Oilchanges - not much to it: drain the old oil, swap the filter, fill in new oil. As I said not much to it.
What you see here is almost to the day last year's attempt in fixing the stripped thread of the drain-plug. As the very astute amongst my readers might have noticed that's both the thread insert AND the drainplug coming out in one piece. I traced this back to two specific issues during installation: first, I used medium strength thread lock and second I only tightened the insert by hand and solely relied on the thread lock to hold it in place.
As a result two areas of improvement have been identified, the first one being the use of high strength thread lock and second come up with a means of torquing the insert down to a level that ideally exceeds what the drain-plug will be installed to and only use the high strength thread lock as an additional level of safety.
With the threads on the old plug being a bit chewed up anyway, I went ahead
and made a new one from stainless. M18x1.5 on the outside and M14x1.5 on the
inside. Overall length 20mm, with 16mm of M18 thread.
Which put me pretty much where I ended up with the old insert and meant next was the need for a decent way to torque it down.
So my first idea was to mill a hex onto the head in order to be able to torque
it down this way.
Used some paper to protect the threads and countersink it/remove the burrs
from parting off.
The finished product.
So after some very, very thorough cleaning of the thread in the engine case, copious amounts of high strength thread lock were applied and the insert installed.
As you can probably tell, there's not exactly a lot of room around that hex to torque it to spec. So I sacrificed one of my cheaper 22mm wrenches and milled its jaws down to fit.
As you couldn't really make the hex-head any smaller, because some surface area is needed for the copper washer to seal against the idea was then abandoned.
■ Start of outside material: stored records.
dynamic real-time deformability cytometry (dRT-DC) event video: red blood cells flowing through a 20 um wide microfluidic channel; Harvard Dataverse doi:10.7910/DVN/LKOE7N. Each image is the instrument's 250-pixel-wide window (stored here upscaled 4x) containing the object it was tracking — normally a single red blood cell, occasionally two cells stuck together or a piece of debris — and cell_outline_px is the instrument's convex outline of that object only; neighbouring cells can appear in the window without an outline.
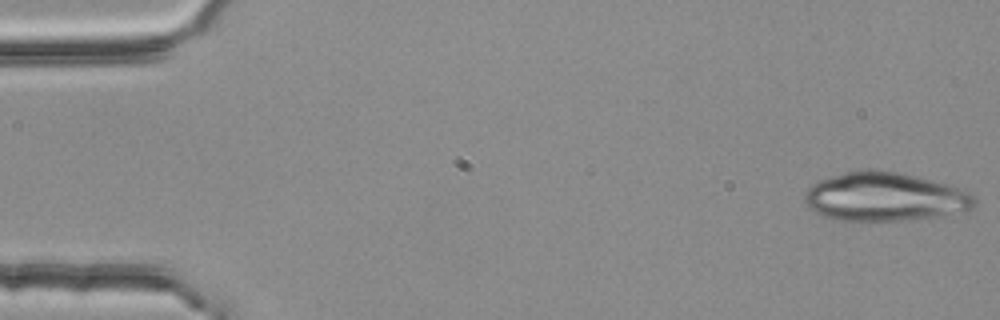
{"species": "common noctule bat (a hibernating species)", "species_latin": "Nyctalus noctula", "temperature_condition": "room temperature", "stored_images_in_passage": 4, "camera_frame_rate_fps": 3000, "um_per_image_px": 0.085, "animal": {"sex": "female", "body_mass_g": 25.1}, "frame": {"image": 1, "passage_image": 1, "time_ms": 0.0, "image_size_px": [1000, 320], "cell_outline_px": [[976, 204], [972, 208], [936, 216], [900, 220], [836, 220], [824, 216], [808, 208], [804, 200], [804, 192], [812, 184], [820, 180], [844, 172], [868, 168], [876, 168], [896, 172], [960, 188], [972, 192], [976, 196]], "centroid_in_image_um": [75.15, 16.71], "position_along_channel_um": 9.8, "area_um2": 47.86}}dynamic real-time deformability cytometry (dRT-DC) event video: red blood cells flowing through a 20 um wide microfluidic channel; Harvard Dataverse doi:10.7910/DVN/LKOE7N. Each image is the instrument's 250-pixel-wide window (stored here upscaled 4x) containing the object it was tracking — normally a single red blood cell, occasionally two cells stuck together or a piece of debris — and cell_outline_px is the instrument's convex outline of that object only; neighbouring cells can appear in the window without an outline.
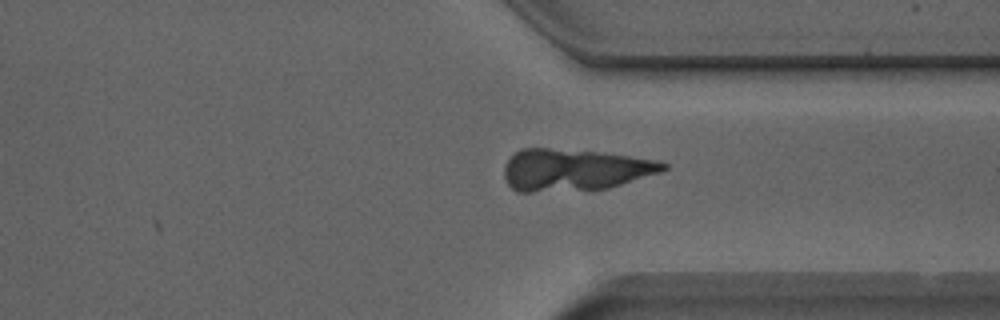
{"species": "Egyptian fruit bat (a non-hibernating species)", "species_latin": "Rousettus aegyptiacus", "temperature_condition": "room temperature", "stored_images_in_passage": 35, "segment_of_instrument_passage": [4, 4], "camera_frame_rate_fps": 3000, "um_per_image_px": 0.085, "animal": {"sex": "male"}, "frame": {"image": 1, "passage_image": 26, "time_ms": 8.333, "image_size_px": [1000, 320], "cell_outline_px": [[664, 168], [612, 184], [592, 188], [516, 188], [512, 184], [508, 176], [508, 164], [520, 152], [552, 152], [608, 156], [640, 160], [664, 164]], "centroid_in_image_um": [48.77, 14.46], "position_along_channel_um": 362.6, "area_um2": 31.04}}
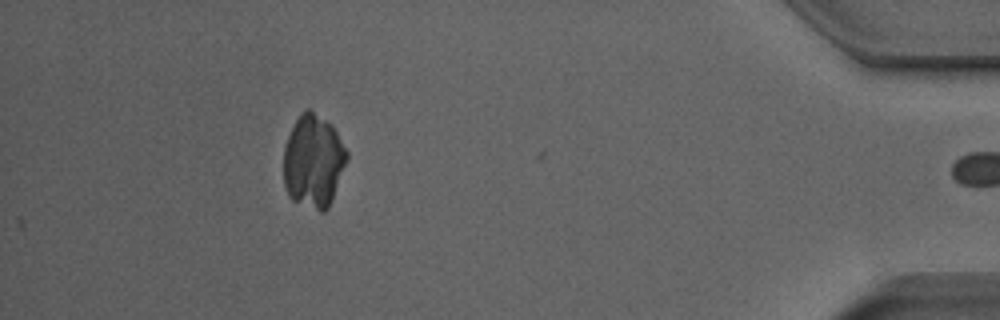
{"frame": {"image": 2, "passage_image": 34, "time_ms": 11.0, "image_size_px": [1000, 320], "cell_outline_px": [[344, 160], [328, 204], [324, 208], [320, 208], [292, 196], [288, 188], [284, 172], [284, 160], [288, 144], [292, 132], [296, 124], [308, 112], [328, 128], [332, 132], [344, 152]], "centroid_in_image_um": [26.58, 13.76], "position_along_channel_um": 408.6, "area_um2": 28.9}}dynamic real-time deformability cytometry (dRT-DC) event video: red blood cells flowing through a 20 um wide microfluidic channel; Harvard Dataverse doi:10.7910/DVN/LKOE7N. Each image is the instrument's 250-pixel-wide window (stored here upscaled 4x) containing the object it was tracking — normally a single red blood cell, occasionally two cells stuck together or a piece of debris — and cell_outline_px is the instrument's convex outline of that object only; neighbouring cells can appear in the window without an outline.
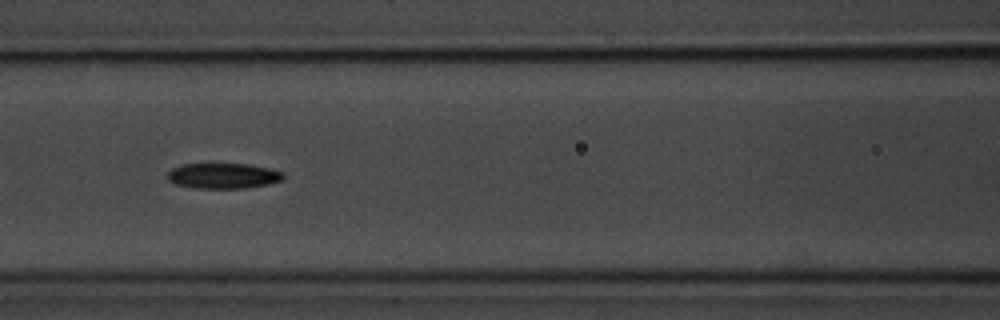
{"species": "common noctule bat (a hibernating species)", "species_latin": "Nyctalus noctula", "temperature_condition": "room temperature", "stored_images_in_passage": 10, "camera_frame_rate_fps": 3000, "um_per_image_px": 0.085, "animal": {"sex": "male", "body_mass_g": 20.1, "forearm_length_mm": 53.5}, "frame": {"image": 1, "passage_image": 6, "time_ms": 6.667, "image_size_px": [1000, 320], "cell_outline_px": [[284, 180], [268, 184], [244, 188], [196, 188], [176, 184], [168, 180], [168, 172], [172, 168], [180, 164], [248, 164], [268, 168], [284, 172]], "centroid_in_image_um": [18.98, 14.94], "position_along_channel_um": 147.6, "area_um2": 17.17}}
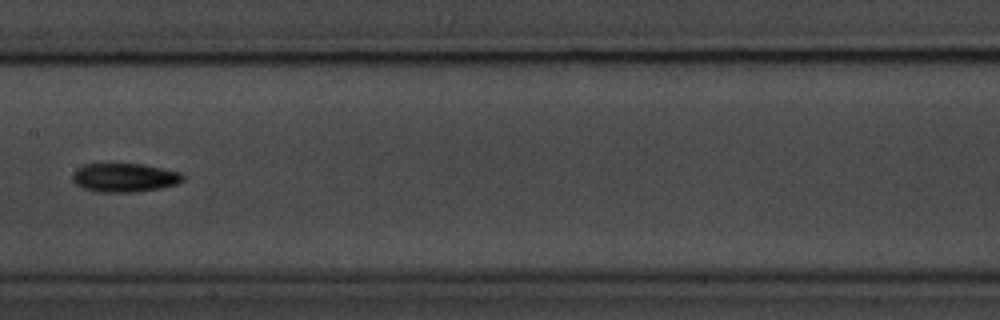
{"frame": {"image": 2, "passage_image": 7, "time_ms": 8.0, "image_size_px": [1000, 320], "cell_outline_px": [[184, 180], [176, 184], [160, 188], [132, 192], [96, 192], [80, 188], [72, 180], [72, 172], [76, 168], [84, 164], [140, 164], [180, 172], [184, 176]], "centroid_in_image_um": [10.52, 15.1], "position_along_channel_um": 196.9, "area_um2": 18.55}}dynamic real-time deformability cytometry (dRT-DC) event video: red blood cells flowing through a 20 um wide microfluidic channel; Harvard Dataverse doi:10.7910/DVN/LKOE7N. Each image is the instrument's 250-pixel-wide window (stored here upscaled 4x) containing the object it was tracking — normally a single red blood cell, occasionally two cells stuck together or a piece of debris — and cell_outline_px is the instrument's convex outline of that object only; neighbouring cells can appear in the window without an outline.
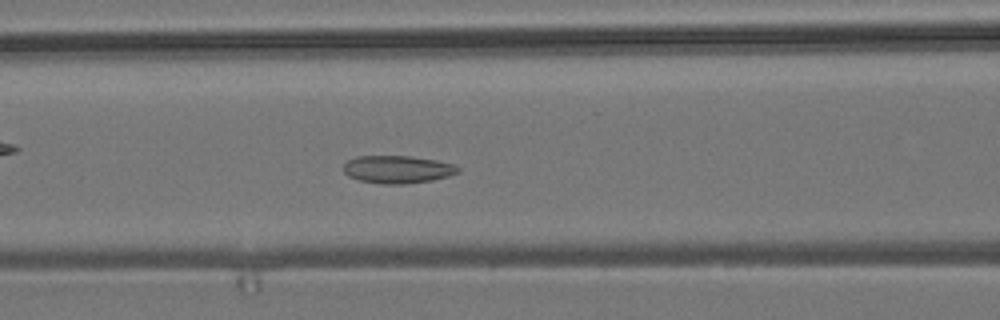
{"species": "common noctule bat (a hibernating species)", "species_latin": "Nyctalus noctula", "temperature_condition": "room temperature", "stored_images_in_passage": 44, "camera_frame_rate_fps": 3000, "um_per_image_px": 0.085, "animal": {"sex": "male", "body_mass_g": 19.2, "forearm_length_mm": 51.8}, "frame": {"image": 1, "passage_image": 12, "time_ms": 3.667, "image_size_px": [1000, 320], "cell_outline_px": [[460, 172], [448, 176], [432, 180], [404, 184], [380, 184], [360, 180], [348, 176], [344, 172], [344, 164], [348, 160], [356, 156], [412, 156], [436, 160], [456, 164], [460, 168]], "centroid_in_image_um": [33.82, 14.39], "position_along_channel_um": 132.8, "area_um2": 18.61}}
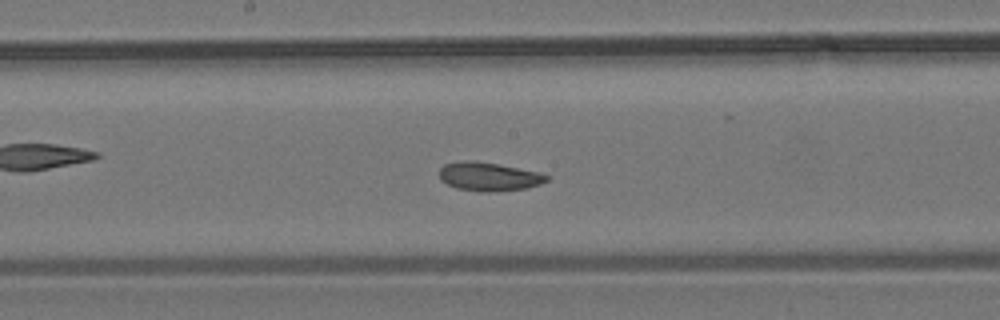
{"frame": {"image": 2, "passage_image": 18, "time_ms": 5.667, "image_size_px": [1000, 320], "cell_outline_px": [[548, 180], [540, 184], [528, 188], [488, 192], [480, 192], [456, 188], [440, 180], [440, 168], [444, 164], [468, 160], [496, 164], [540, 172], [548, 176]], "centroid_in_image_um": [41.55, 15.02], "position_along_channel_um": 206.7, "area_um2": 17.74}}
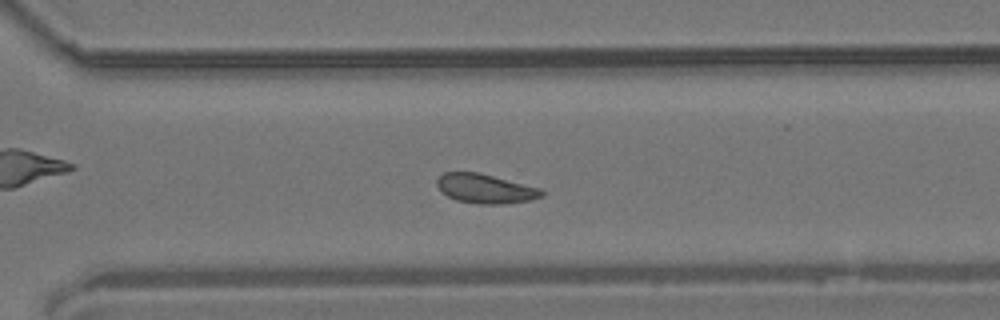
{"frame": {"image": 3, "passage_image": 28, "time_ms": 9.0, "image_size_px": [1000, 320], "cell_outline_px": [[544, 196], [532, 200], [504, 204], [480, 204], [456, 200], [440, 192], [436, 184], [436, 180], [444, 172], [476, 172], [540, 188], [544, 192]], "centroid_in_image_um": [41.24, 16.05], "position_along_channel_um": 329.4, "area_um2": 17.86}, "authors_computed_cell_mechanics": {"area_um2": 18.1203, "velocity_mm_per_s": 3.6955, "shape_relaxation_time_tau1_ms": 3.013, "shape_relaxation_time_tau2_ms": 5.8015, "deformation_change_tau1": 0.0793, "deformation_change_tau2": 0.1202}}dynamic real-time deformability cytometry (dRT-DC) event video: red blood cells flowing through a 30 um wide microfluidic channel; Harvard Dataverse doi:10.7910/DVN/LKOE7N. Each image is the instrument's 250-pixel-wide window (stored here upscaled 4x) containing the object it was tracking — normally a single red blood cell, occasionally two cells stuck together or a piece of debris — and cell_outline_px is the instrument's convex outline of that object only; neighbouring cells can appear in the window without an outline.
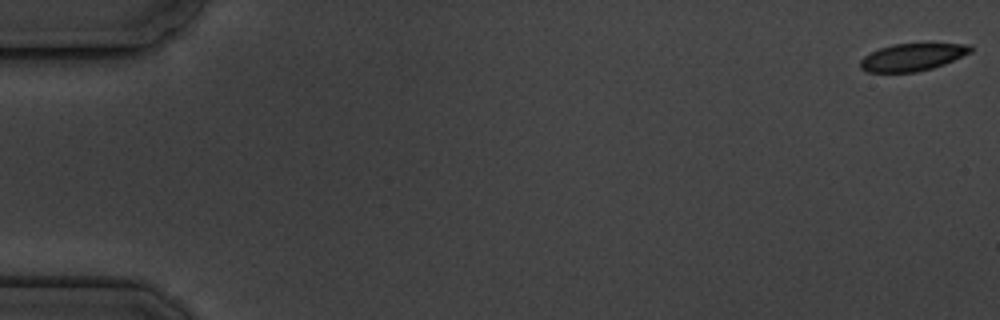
{"species": "common noctule bat (a hibernating species)", "species_latin": "Nyctalus noctula", "temperature_condition": "cold", "stored_images_in_passage": 17, "camera_frame_rate_fps": 3000, "um_per_image_px": 0.085, "animal": {"sex": "male", "body_mass_g": 19.5, "forearm_length_mm": 54.6}, "frame": {"image": 1, "passage_image": 1, "time_ms": 0.0, "image_size_px": [1000, 320], "cell_outline_px": [[972, 52], [944, 64], [932, 68], [916, 72], [868, 72], [860, 68], [860, 60], [864, 56], [880, 48], [892, 44], [972, 44]], "centroid_in_image_um": [77.55, 4.86], "position_along_channel_um": 7.4, "area_um2": 17.46}}
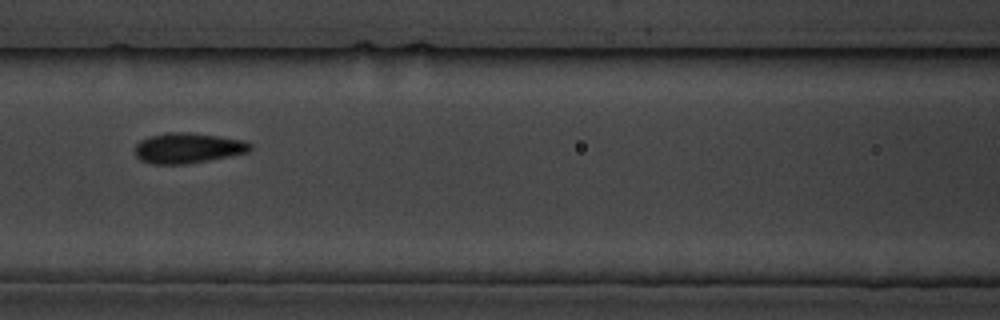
{"frame": {"image": 2, "passage_image": 8, "time_ms": 8.333, "image_size_px": [1000, 320], "cell_outline_px": [[252, 148], [248, 152], [208, 160], [184, 164], [152, 164], [140, 160], [136, 156], [136, 144], [140, 140], [152, 136], [168, 132], [192, 132], [220, 136], [244, 140], [252, 144]], "centroid_in_image_um": [15.98, 12.57], "position_along_channel_um": 150.6, "area_um2": 20.35}}
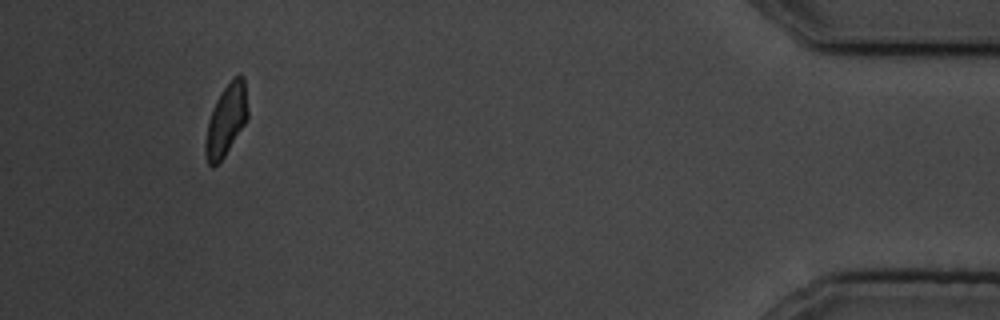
{"frame": {"image": 3, "passage_image": 16, "time_ms": 17.667, "image_size_px": [1000, 320], "cell_outline_px": [[248, 120], [224, 156], [212, 168], [208, 164], [204, 152], [204, 144], [208, 120], [212, 108], [216, 100], [232, 76], [244, 76], [248, 112]], "centroid_in_image_um": [19.22, 10.21], "position_along_channel_um": 416.0, "area_um2": 17.74}, "authors_computed_cell_mechanics": {"area_um2": 18.9006, "velocity_mm_per_s": 3.5281, "shape_relaxation_time_tau1_ms": 2.3993, "shape_relaxation_time_tau2_ms": 8.6107, "deformation_change_tau1": 0.069, "deformation_change_tau2": 0.0574}}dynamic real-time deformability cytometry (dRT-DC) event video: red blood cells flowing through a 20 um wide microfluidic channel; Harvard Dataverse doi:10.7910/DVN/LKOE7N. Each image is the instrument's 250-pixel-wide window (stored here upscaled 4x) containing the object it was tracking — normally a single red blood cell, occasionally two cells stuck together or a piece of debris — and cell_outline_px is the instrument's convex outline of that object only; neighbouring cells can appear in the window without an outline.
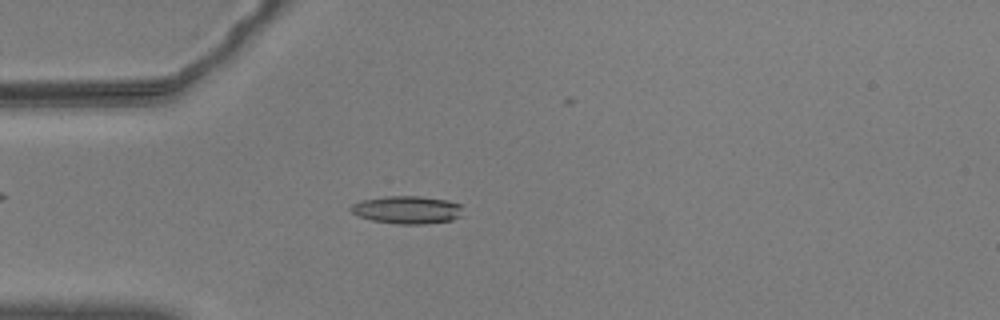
{"species": "common noctule bat (a hibernating species)", "species_latin": "Nyctalus noctula", "temperature_condition": "warm", "stored_images_in_passage": 56, "camera_frame_rate_fps": 3000, "um_per_image_px": 0.085, "animal": {"sex": "male", "body_mass_g": 20.5, "forearm_length_mm": 52.5}, "frame": {"image": 1, "passage_image": 15, "time_ms": 4.667, "image_size_px": [1000, 320], "cell_outline_px": [[460, 216], [452, 220], [424, 224], [400, 224], [372, 220], [360, 216], [352, 212], [348, 208], [352, 204], [364, 200], [384, 196], [420, 196], [448, 200], [460, 204]], "centroid_in_image_um": [34.6, 17.83], "position_along_channel_um": 50.4, "area_um2": 17.98}}
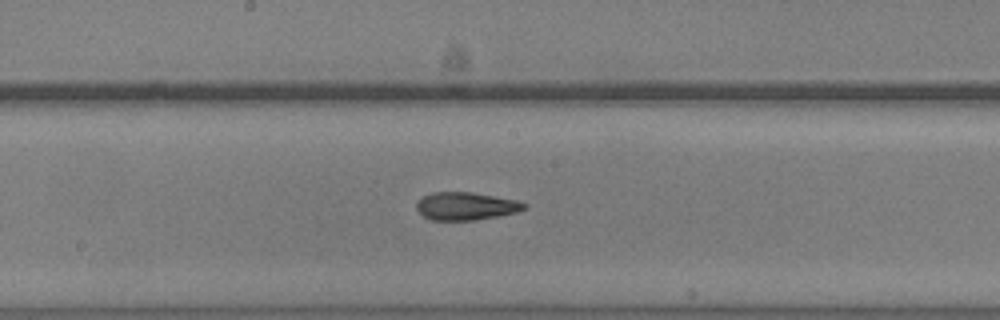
{"frame": {"image": 2, "passage_image": 29, "time_ms": 9.333, "image_size_px": [1000, 320], "cell_outline_px": [[528, 208], [516, 212], [476, 220], [432, 220], [424, 216], [416, 208], [416, 204], [424, 196], [432, 192], [472, 192], [516, 200], [528, 204]], "centroid_in_image_um": [39.63, 17.52], "position_along_channel_um": 208.6, "area_um2": 17.34}}
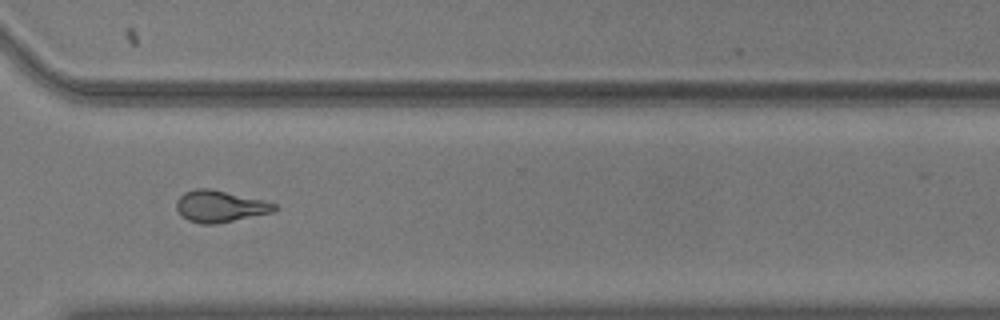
{"frame": {"image": 3, "passage_image": 41, "time_ms": 13.333, "image_size_px": [1000, 320], "cell_outline_px": [[280, 208], [272, 212], [216, 224], [200, 224], [188, 220], [176, 208], [176, 200], [184, 192], [196, 188], [212, 188], [264, 200], [276, 204]], "centroid_in_image_um": [18.71, 17.52], "position_along_channel_um": 351.9, "area_um2": 18.15}, "authors_computed_cell_mechanics": {"area_um2": 17.7157, "velocity_mm_per_s": 3.5921, "shape_relaxation_time_tau1_ms": null, "shape_relaxation_time_tau2_ms": 2.6594, "deformation_change_tau1": null, "deformation_change_tau2": 0.1176}}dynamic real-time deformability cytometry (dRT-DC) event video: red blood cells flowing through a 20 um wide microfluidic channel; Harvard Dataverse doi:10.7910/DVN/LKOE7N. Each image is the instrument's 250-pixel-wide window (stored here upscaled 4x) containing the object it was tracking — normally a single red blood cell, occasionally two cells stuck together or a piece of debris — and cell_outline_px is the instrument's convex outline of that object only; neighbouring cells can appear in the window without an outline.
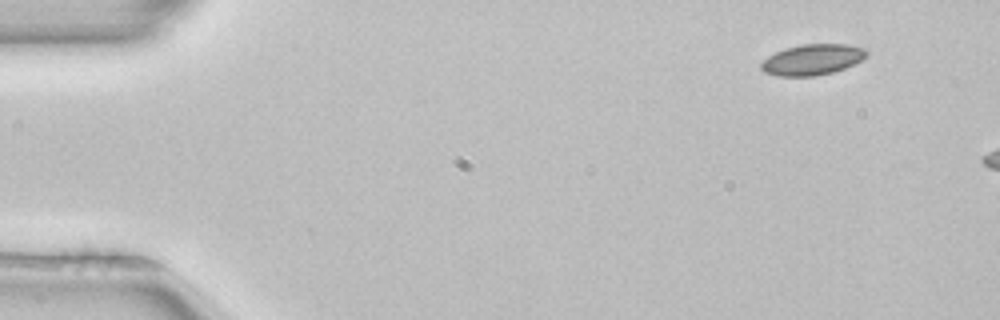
{"species": "common noctule bat (a hibernating species)", "species_latin": "Nyctalus noctula", "temperature_condition": "room temperature", "stored_images_in_passage": 3, "camera_frame_rate_fps": 3000, "um_per_image_px": 0.085, "animal": {"sex": "female", "body_mass_g": 22.7, "forearm_length_mm": 54.2}, "frame": {"image": 1, "passage_image": 1, "time_ms": 0.0, "image_size_px": [1000, 320], "cell_outline_px": [[868, 52], [860, 60], [844, 68], [832, 72], [816, 76], [780, 76], [764, 72], [760, 68], [760, 64], [768, 56], [784, 48], [804, 44], [848, 44], [864, 48]], "centroid_in_image_um": [69.02, 5.06], "position_along_channel_um": 16.0, "area_um2": 18.73}}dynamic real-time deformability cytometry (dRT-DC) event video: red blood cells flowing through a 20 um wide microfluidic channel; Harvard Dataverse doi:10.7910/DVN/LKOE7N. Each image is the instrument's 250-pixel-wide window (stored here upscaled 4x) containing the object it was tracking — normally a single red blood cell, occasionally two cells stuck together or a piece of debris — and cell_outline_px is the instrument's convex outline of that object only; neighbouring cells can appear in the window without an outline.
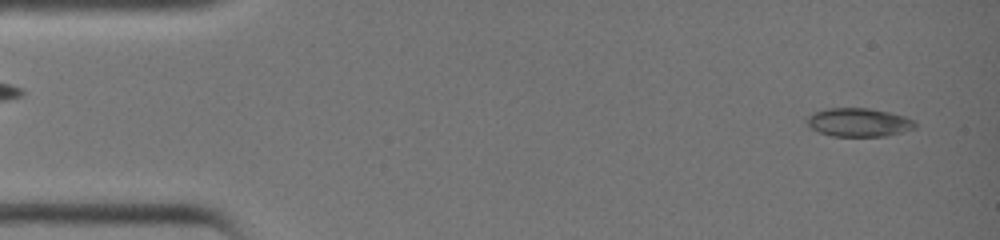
{"species": "common noctule bat (a hibernating species)", "species_latin": "Nyctalus noctula", "temperature_condition": "warm", "stored_images_in_passage": 35, "camera_frame_rate_fps": 3000, "um_per_image_px": 0.085, "animal": {"sex": "female", "body_mass_g": 19.0, "forearm_length_mm": 51.5}, "frame": {"image": 1, "passage_image": 2, "time_ms": 0.333, "image_size_px": [1000, 240], "cell_outline_px": [[916, 128], [904, 132], [888, 136], [832, 136], [820, 132], [812, 128], [808, 124], [808, 116], [816, 112], [828, 108], [868, 108], [888, 112], [904, 116], [916, 120]], "centroid_in_image_um": [73.07, 10.41], "position_along_channel_um": 11.9, "area_um2": 17.92}}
M14x1.5 is a weirdly specific kind of thread, for example spark plugs use it, but also wheel studs and -bolts of a lot of German cars do.
So another threaded insert was made...
... and in order to turn this into an installation tool a M14x1.5 locknut had
to be made. (Impossible to buy locally.) In a first step, I milled two flats
onto the "nut" in order to be able to tighten it down onto the wheel bolt.
Followed by milling it to a 20mm width hex.
The finished nut, after some touch up with a file.
The picture below should also give an idea why I decided to make the lock nut so tall. In order to install the whole lot, nut and insert are threaded onto the wheel bolt and locked down with the nut and bolt. Then use the head of the wheelbolt to thread it in and tighten it down PROPERLY (assisted with some high strength thread lock).
Hold the bolt still (which is why you have to do this immediately, before it starts to cure) and undo the nut and simply wind out the bolt. As I gave the whole lot a good tug (far more than I would tighten down the drain plug) and the high strength thread lock should add another 30 to 60NM of break away torque, I'd say this is rather likely to work.
... and it did. Check out the witness marks on the two photos below.
So why this somewhat "elaborate" solution and not just go with a M18x1.5 drain plug straight away? (common on a lot of cars) First of all the 40 year old ally is pretty tired by now and in case this thread failed again, there wouldn't have been any material left over for a more oversized (and still at least half-way common) thread. Additionally despite my best efforts, I somewhat doubt that the M18 thread in the engine case is perfectly perpendicular to the mating surface given the fact that I had to drill it free hand. An undoubtable benefit also lies in the fact that from now on a steel bolt is threaded into a stainless steel drain and thus this would in theory allow much higher torque and no more wear on the well aged ally.